──────── Provided passage ────────
Halting Problems

Org Babel

Code Blocks

At the heart of Babel are Org code blocks. Code blocks are delimited with a special comment syntax. Here is an example code block in Elisp:

#+BEGIN_SRC elisp
  (defun mccarthy91 (n)
     "McCarthy 91 is used as a formal verification test case."
     (if (<= n 100)
         (mccarthy91 (mccarthy91 (+ n 11)))
       (- n 10)))
#+END_SRC

The basic form is simple. A chunk of code is surrounded by #+BEGIN_SRC lang#+END_SRC.

Code blocks can be modified with annotations, switches, and header arguments. The expanded structure follows

#+NAME: <name>
#+BEGIN_SRC <language> <switches> <header arguments>
 <body>
#+END_SRC

Especially useful are header arguments such as :session, :results, and :exports. Header arguments can be placed on the #+BEGIN_SRC line as follows

#+BEGIN_SRC elisp :exports code
 <body>
#+END_SRC

Or they can be placed as code block annotations as follows

#+HEADER: :exports code
#+BEGIN_SRC elisp
 <body>
#+END_SRC

Multiple header blocks can be used in either form.

#+BEGIN_SRC elisp :exports code :results replace table
 <body>
#+END_SRC

#+HEADER: :exports code
#+HEADER: :results replace table
#+BEGIN_SRC elisp
 <body>
#+END_SRC

The :exports header argument is incredibly useful. It controls how the code block is used when exporting. It can simply list its code in the exported document by using :exports code. Or it can evaluate the code and export just the results using :exports results. To include both the code and the results in the exported document use :exports both. Finally the code and the results can be excluded from the exported document using :exports none.

Code Block Variables in Elisp

Simple example shows setting a variable in a header comment.

#+NAME: square_el
#+HEADER: :var x=0
#+BEGIN_SRC elisp
  (* x x)
#+END_SRC

Now we can use #+CALL: to invoke the named code block.

#+CALL: square_el(x=6)

36

Code Block Variables in Python

Now a simple example in Python.

#+NAME: square_py
#+HEADER: :var x=0
#+BEGIN_SRC python
  return x * x
#+END_SRC

Likewise we can use #+CALL: to invoke the named Python code block.

#+CALL: square_py(x=5)

25

Inline Code Block

Code can be evaluated inline using src_lang{code}. Thus to get the current Emacs version use src_elisp{(format "%s" emacs-major-version)}. This document was prepared with Emacs 26.

Inline Code Block with Arguments

Inline code with arguments has the form src_lang[args]{code}. Thus we can assign a variable inline like so src_elisp[:var x=25]{(sqrt x)} can be used to show that \( \sqrt{25} = \) 5.0.

Named Inline Calls

Named code blocks can be called in a similar fashion and syntax used for inline code blocks. The form is call_name() or the expanded form call_name[inside-header-args](args)[end-header-args].
──────── Supplied data ────────
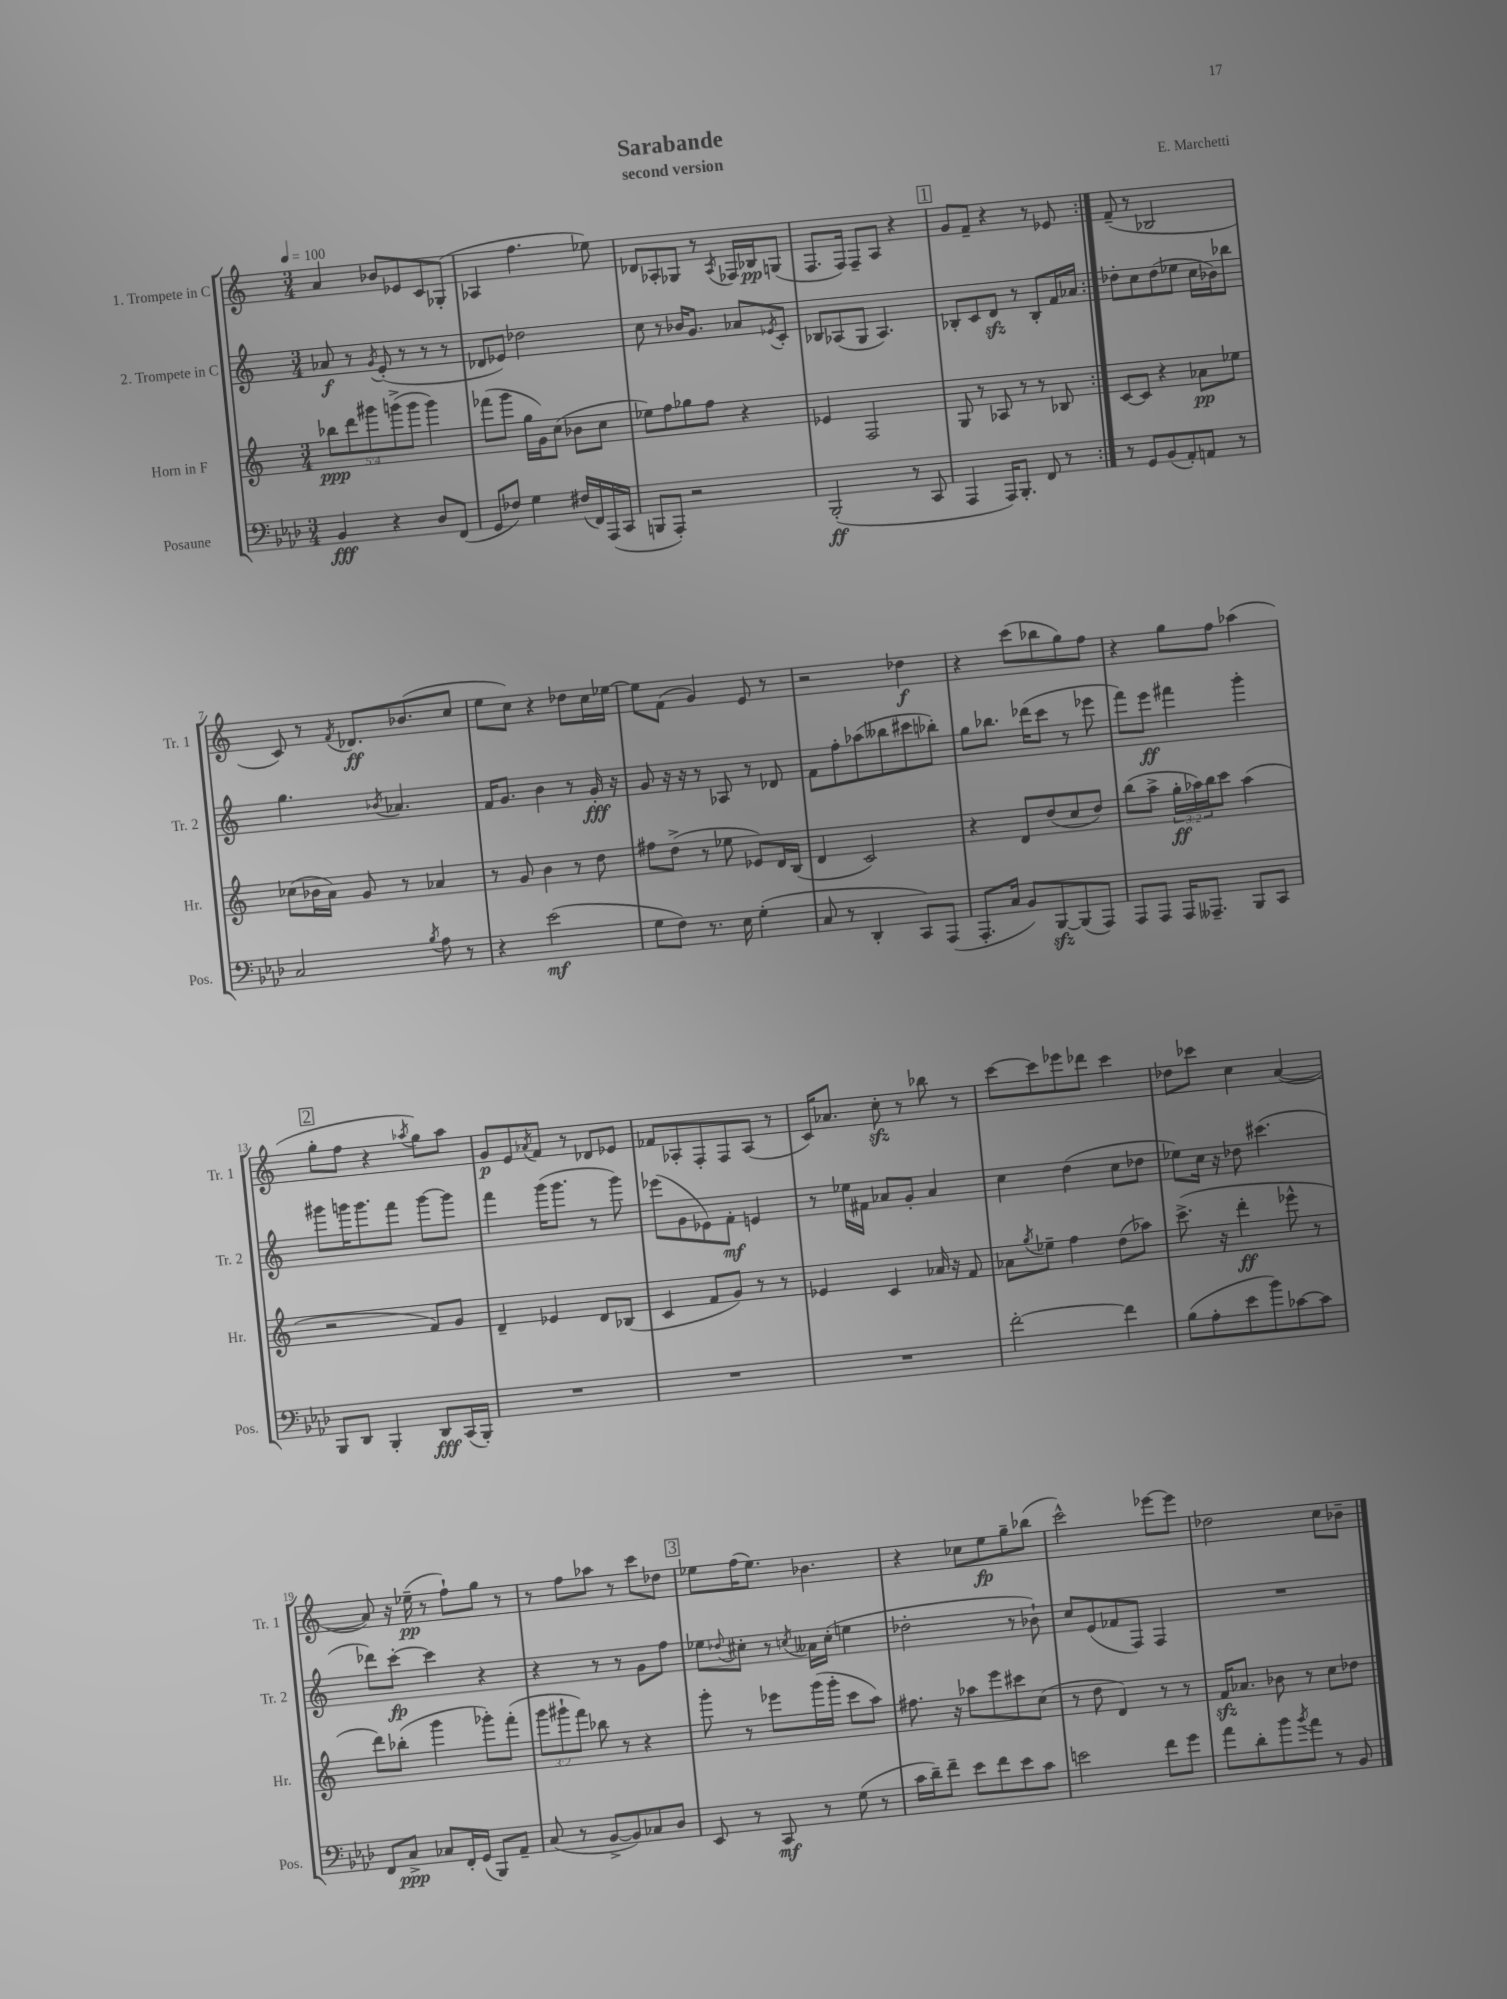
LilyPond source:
────────
▶ [Exercise set]
1. Answer these from the Org Babel page:
(a) Which :exports value puts both the code and its results in the exported document?
(b) What result does #+CALL: square_py(x=5) give?
(c) Which Emacs version was used to prepare the document?
2. In the Org Babel page, rewrite the paragraph that begins "The :exports header argument is incredibly useful" as a short list of its options and what each one does.

▶ [Outputs]
1.
(a) :exports both
(b) 25
(c) Emacs 26

2.
The :exports header argument controls how a code block is used when exporting:
- :exports code lists the code in the exported document.
- :exports results evaluates the code and exports only the results.
- :exports both includes both the code and the results.
- :exports none leaves out both the code and the results.